Wednesday, 4 January | 6:30 pm – 8:00 pm
Complimentary with meeting registration
Are you in the market for a career in astronomy? Thinking of making a change? Would you like to mentor an early career astronomer? Will your company be hiring in the near future? Then the Career Networking & Job Fair is the place to be. Network with employers and potential employees. Learn about the many career services offered by the AAS, especially those offered onsite at the 229th meeting. Employers will have a special opportunity to set-up a table to meet and greet with attendees.

Open Mic Night

Thursday, 5 January | 8:00 pm – 9:30 pm
Complimentary with meeting registration
Open Mic Night showcases our talented members, allowing them to share their musical and other talents with their friends and colleagues. We invite all musicians, singers, storytellers, comedians, poets, spoken word enthusiasts, or other performers to participate. Come have some fun and strut your stuff. Sign up online (coming soon) to ensure a spot and let us know what kind of equipment you need to perform. You can decide to participate on-site as well, but signing up early helps us ensure the proper equipment is available. Performance slots will be assigned on a first-come, first-served basis.

Closing Reception

Saturday, 7 January | 5:30 pm – 7:00 pm
Complimentary with meeting registration
Join us one last time to say farewell to your colleagues until the next AAS meeting.
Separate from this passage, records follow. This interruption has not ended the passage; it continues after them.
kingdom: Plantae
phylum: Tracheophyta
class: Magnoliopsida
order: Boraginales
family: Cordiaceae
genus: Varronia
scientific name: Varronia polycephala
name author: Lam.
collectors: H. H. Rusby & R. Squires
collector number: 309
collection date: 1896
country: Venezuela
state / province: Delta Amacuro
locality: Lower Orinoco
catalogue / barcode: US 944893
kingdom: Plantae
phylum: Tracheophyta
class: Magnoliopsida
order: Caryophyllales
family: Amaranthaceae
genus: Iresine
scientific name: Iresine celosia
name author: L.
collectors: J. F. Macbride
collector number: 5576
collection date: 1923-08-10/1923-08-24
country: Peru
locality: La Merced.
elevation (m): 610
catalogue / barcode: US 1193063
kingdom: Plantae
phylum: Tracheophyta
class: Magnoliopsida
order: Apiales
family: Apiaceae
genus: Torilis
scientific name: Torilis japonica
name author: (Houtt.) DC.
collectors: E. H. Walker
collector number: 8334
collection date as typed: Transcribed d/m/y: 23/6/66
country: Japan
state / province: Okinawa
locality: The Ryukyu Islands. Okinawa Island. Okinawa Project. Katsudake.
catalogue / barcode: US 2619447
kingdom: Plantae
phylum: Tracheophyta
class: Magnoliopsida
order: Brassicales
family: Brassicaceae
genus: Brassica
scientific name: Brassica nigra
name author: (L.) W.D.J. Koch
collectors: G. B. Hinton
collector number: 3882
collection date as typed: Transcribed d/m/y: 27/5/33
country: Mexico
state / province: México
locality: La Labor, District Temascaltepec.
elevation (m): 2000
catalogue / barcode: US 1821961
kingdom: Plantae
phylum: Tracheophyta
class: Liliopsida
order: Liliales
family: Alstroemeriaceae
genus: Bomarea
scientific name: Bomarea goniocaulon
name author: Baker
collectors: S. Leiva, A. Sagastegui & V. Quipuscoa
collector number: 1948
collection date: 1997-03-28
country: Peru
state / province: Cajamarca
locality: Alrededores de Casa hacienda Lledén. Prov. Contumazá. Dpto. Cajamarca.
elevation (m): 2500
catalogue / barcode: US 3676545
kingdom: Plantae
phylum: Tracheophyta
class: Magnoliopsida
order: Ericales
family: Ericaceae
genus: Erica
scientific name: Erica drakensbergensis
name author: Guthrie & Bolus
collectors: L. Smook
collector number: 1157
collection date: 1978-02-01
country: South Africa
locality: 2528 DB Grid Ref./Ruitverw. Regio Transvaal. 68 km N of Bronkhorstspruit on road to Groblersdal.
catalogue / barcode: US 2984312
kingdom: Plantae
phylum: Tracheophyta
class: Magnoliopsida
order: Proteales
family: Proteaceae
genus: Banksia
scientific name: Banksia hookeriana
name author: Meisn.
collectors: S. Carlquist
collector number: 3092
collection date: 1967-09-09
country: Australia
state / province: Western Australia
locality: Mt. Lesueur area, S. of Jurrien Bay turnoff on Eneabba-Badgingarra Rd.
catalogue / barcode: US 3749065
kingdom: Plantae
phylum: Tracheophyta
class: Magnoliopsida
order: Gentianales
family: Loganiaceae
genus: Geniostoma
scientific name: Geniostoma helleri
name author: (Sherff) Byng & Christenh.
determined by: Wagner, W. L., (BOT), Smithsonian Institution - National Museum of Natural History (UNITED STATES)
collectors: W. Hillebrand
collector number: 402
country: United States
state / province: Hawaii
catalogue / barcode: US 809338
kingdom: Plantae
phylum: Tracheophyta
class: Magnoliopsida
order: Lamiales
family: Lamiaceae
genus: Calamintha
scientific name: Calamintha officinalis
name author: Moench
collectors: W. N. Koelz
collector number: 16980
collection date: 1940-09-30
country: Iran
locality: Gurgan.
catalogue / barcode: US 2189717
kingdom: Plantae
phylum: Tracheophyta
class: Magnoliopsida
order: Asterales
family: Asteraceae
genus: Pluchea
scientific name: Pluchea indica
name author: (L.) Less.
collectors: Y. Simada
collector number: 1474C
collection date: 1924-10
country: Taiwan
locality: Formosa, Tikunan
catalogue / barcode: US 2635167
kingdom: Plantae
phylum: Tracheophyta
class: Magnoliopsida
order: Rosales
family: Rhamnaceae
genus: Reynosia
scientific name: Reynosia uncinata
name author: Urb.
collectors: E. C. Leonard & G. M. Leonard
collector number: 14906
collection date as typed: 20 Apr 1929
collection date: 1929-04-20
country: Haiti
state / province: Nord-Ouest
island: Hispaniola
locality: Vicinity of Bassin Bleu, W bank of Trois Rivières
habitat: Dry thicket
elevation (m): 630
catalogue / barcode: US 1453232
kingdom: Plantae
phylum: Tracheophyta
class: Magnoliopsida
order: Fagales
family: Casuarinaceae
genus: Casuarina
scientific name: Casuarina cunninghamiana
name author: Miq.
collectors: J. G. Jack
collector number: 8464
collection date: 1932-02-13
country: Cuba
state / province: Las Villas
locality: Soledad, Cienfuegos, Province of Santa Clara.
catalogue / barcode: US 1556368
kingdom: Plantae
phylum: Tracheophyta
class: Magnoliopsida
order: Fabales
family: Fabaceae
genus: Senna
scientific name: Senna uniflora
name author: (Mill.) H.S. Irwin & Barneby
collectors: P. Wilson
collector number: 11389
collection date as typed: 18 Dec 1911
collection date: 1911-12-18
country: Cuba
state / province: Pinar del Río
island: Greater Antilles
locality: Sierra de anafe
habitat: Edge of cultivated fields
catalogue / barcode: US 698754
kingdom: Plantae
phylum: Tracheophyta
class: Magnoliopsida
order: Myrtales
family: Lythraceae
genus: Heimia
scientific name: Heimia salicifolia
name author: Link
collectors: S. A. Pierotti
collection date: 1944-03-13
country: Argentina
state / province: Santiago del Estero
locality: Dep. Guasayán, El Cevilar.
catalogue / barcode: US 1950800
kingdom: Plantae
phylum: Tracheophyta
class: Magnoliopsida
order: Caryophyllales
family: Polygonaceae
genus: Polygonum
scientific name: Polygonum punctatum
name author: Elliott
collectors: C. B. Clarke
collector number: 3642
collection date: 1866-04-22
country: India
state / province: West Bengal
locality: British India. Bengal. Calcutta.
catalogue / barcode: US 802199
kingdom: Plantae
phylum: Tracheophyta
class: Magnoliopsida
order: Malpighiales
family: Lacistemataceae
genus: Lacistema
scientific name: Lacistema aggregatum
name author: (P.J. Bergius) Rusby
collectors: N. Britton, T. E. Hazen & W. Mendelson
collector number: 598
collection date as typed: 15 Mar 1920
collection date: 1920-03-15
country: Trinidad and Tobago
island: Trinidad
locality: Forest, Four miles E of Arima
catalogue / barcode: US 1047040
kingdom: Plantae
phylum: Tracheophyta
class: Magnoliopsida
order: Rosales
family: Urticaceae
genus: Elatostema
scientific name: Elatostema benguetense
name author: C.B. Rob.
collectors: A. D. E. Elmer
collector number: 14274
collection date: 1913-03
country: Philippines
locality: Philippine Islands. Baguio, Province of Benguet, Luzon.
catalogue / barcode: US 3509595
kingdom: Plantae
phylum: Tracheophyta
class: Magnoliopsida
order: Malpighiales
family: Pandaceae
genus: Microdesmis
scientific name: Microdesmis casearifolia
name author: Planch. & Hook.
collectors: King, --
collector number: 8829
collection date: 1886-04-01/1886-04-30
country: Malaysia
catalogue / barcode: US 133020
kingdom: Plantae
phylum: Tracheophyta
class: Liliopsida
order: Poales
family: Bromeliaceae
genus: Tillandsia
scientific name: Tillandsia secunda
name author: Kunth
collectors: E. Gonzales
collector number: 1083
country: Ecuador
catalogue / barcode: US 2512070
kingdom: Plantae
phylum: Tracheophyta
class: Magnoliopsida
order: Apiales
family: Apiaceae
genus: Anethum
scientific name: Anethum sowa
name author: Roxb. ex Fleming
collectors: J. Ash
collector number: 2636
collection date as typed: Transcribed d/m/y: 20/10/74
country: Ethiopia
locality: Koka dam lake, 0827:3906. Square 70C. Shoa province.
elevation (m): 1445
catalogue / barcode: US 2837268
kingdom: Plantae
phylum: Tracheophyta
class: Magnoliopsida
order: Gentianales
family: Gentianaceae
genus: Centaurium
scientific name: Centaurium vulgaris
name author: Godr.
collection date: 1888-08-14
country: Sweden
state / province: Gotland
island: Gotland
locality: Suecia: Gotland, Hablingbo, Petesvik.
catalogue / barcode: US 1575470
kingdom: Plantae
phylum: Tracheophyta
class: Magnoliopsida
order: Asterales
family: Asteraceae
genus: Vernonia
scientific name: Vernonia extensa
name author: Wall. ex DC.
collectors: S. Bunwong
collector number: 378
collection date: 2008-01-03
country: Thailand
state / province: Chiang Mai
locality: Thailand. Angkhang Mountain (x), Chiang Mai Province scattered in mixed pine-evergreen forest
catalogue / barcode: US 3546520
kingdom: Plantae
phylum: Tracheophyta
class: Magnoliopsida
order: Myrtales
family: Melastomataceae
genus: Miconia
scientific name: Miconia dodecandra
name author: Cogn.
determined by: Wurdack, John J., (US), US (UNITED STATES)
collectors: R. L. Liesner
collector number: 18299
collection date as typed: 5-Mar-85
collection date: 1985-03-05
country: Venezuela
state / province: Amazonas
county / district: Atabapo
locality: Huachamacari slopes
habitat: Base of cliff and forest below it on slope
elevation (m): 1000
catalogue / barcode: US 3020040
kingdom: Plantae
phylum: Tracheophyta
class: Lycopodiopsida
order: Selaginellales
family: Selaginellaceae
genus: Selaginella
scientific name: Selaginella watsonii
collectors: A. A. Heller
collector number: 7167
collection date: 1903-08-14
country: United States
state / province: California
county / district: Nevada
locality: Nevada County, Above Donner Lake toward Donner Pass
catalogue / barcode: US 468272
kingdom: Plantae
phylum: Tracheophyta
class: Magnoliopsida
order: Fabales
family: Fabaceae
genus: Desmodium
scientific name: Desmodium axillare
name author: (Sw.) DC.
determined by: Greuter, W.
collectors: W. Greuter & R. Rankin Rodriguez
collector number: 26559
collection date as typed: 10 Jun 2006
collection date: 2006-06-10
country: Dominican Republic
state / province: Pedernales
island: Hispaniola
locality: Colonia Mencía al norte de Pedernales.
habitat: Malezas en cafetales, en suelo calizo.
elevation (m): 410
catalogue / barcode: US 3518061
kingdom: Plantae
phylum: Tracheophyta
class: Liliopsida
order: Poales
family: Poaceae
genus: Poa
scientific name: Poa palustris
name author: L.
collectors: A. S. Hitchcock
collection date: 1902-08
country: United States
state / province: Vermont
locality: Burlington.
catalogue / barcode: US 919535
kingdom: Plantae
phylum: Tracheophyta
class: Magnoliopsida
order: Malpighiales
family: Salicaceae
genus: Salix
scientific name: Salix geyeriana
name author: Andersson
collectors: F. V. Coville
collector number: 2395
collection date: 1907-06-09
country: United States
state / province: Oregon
Rodger Doxsey Travel Prize Fund

Contribute $25 or $50 to the Rodger Doxsey Travel Prize Fund
The Rodger Doxsey Travel Prize — established through the support of his father, John Doxsey, and other friends, family, and colleagues — provides graduate students or postdocs within one year of receiving or receipt of their PhD a monetary prize to enable the oral presentation of their dissertation research at a winter meeting of the AAS.

Purchase Carbon Offsets

Contribute up to $50 to the purchase carbon offsets
Over 90% of the carbon emissions from a typical scientific meeting come from participant travel to the meeting. We are encouraging participants to contribute up to $50 towards the purchase of carbon offsets, which will be used for a variety of third-party certified projects to reduce carbon emissions. Offsets are not a panacea, but will go a small way towards compensating for the meeting's carbon footprint.